The company is now awaiting assay results from its Stricklands program and commencing its exciting maiden deep drilling programs at the Investigators and Cathedrals prospects.

Management remain confident that an economic nickel resource will be defined at the Mt Alexander project, given the mineralisation is very shallow and contains significant metal credits.

The bulk of nickel production in Western Australia is now underground, so an economic discovery at 30m depth would make for a very cost-effective project in comparable terms.

Outside of Mt Alexander, St George controls the Hawaii nickel project, located about 50km north of its flagship project and located on the prospective Ida Fault structure.

The project was acquired from Nickel West in October 2015 and is considered prospective for both nickel and gold mineralisation.

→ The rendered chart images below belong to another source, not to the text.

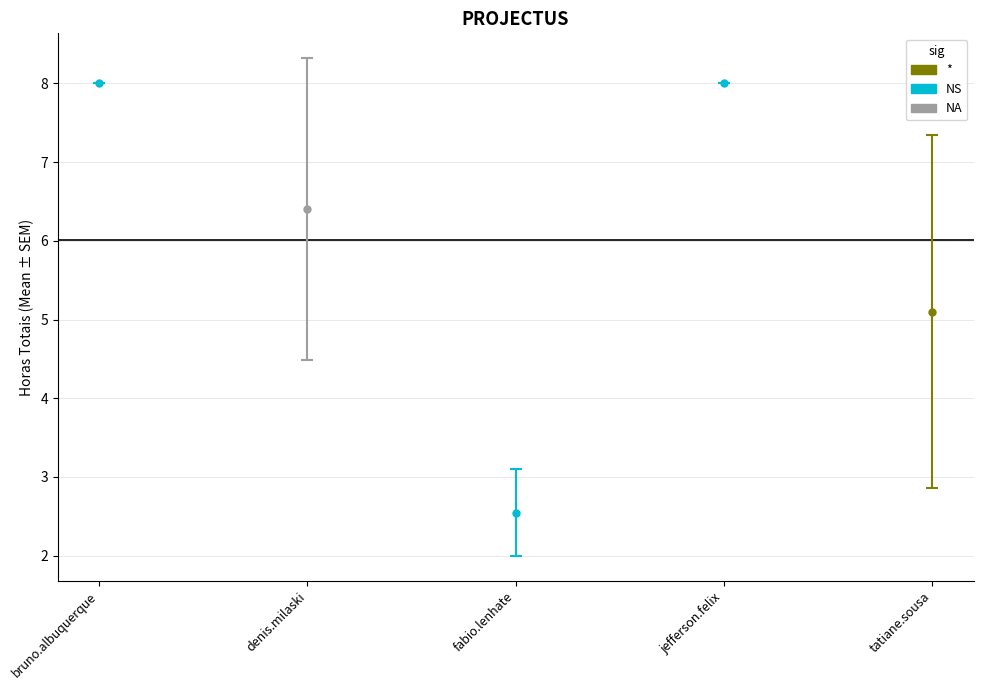

Are the bars grouped side by side (vs. stacked)?

No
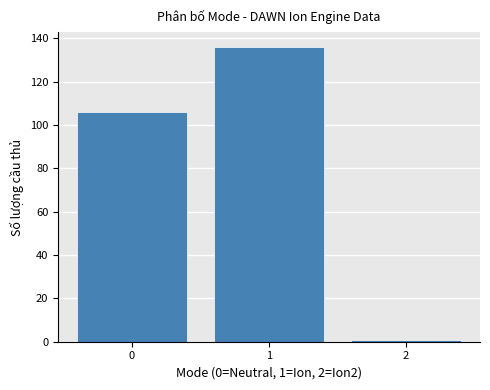

Reading left to right, list all the values displayed in this chart.

0=106	1=136	2=1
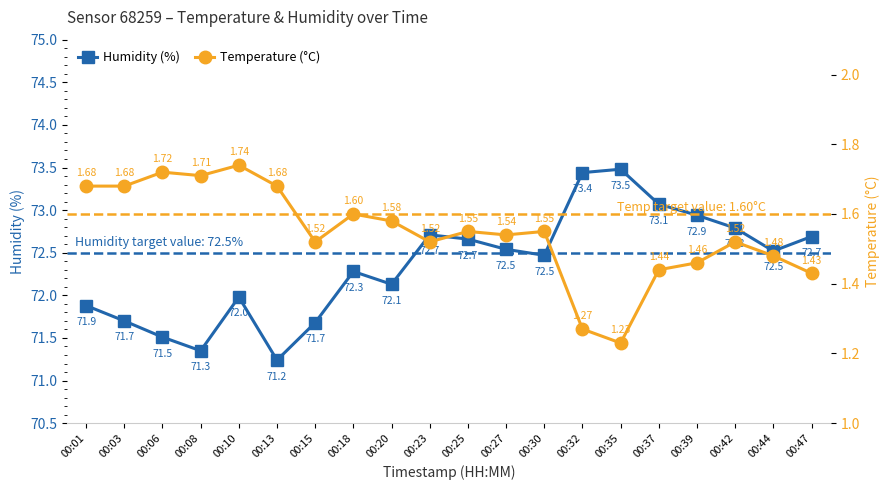

True or false: Humidity (%) and Temperature (°C) intersect in this chart.

False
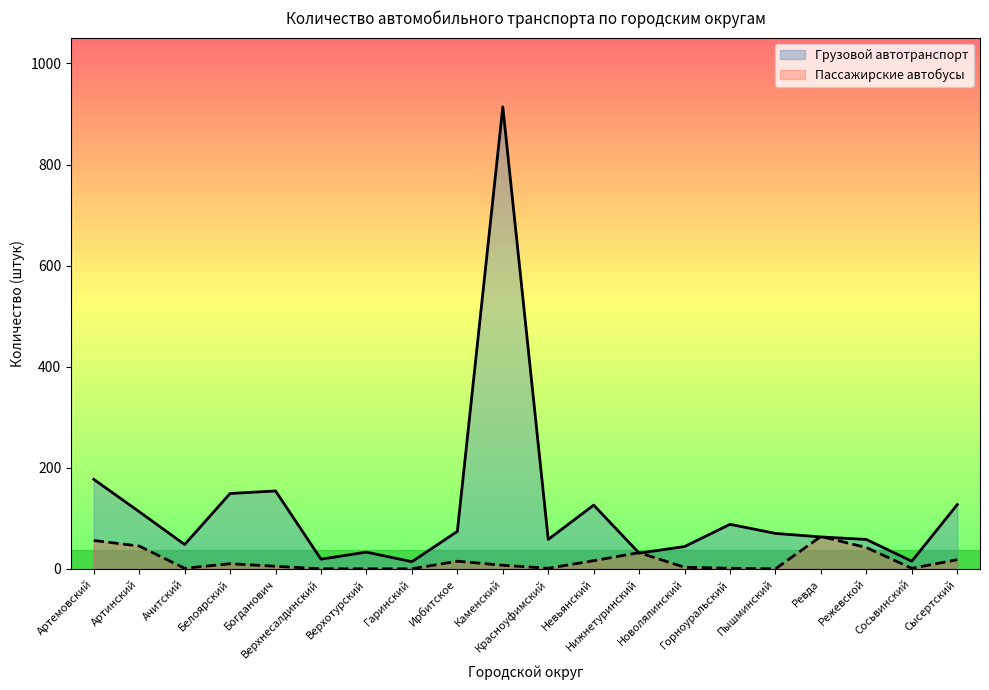

At which category does the chart reach its peak across all series?

Каменский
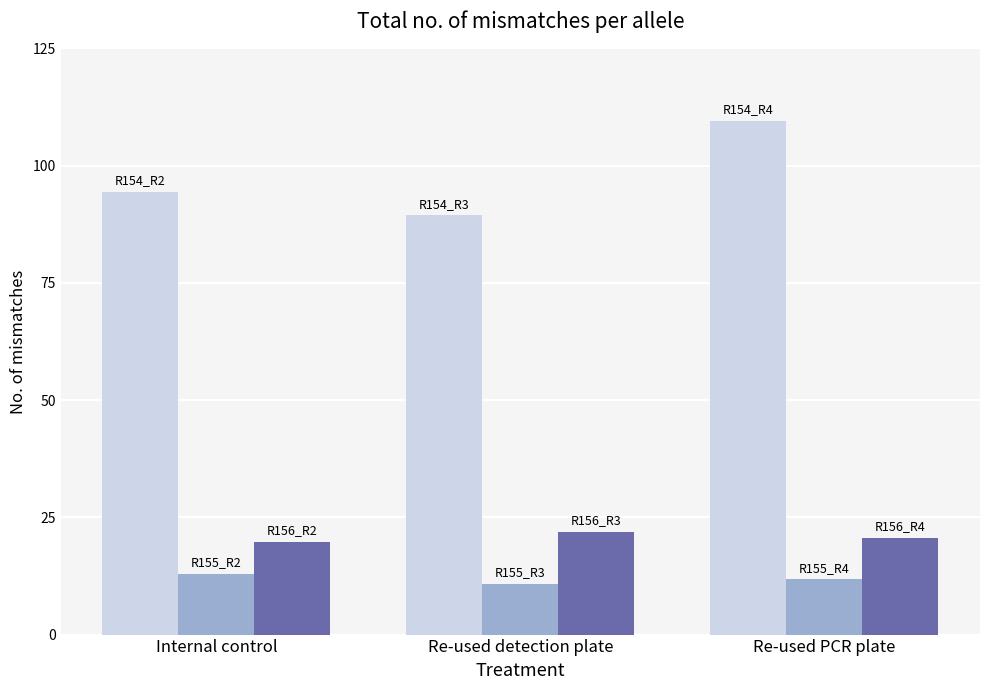

What is the difference between the highest and lowest values at Internal control?

81.4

Northern splay fault extensions off the main Ida Fault structure host the Agnew gold mine and the impressive Cosmos nickel complex, that contained a pre-mining resource exceeding 500,000 tonnes of contained nickel.

St George also hold the East Laverton project, located 230km northeast of Kalgoorlie, in an under-explored and highly prospective greenstone belt, on the eastern margin of the Yilgarn Craton. 

It is a frontier exploration location covering over 2,000 square kilometres in area, with significant potential to host new nickel sulphide, gold and volcanogenic massive sulphide-style deposits similar to DeGrussa and Horseshoe Lights.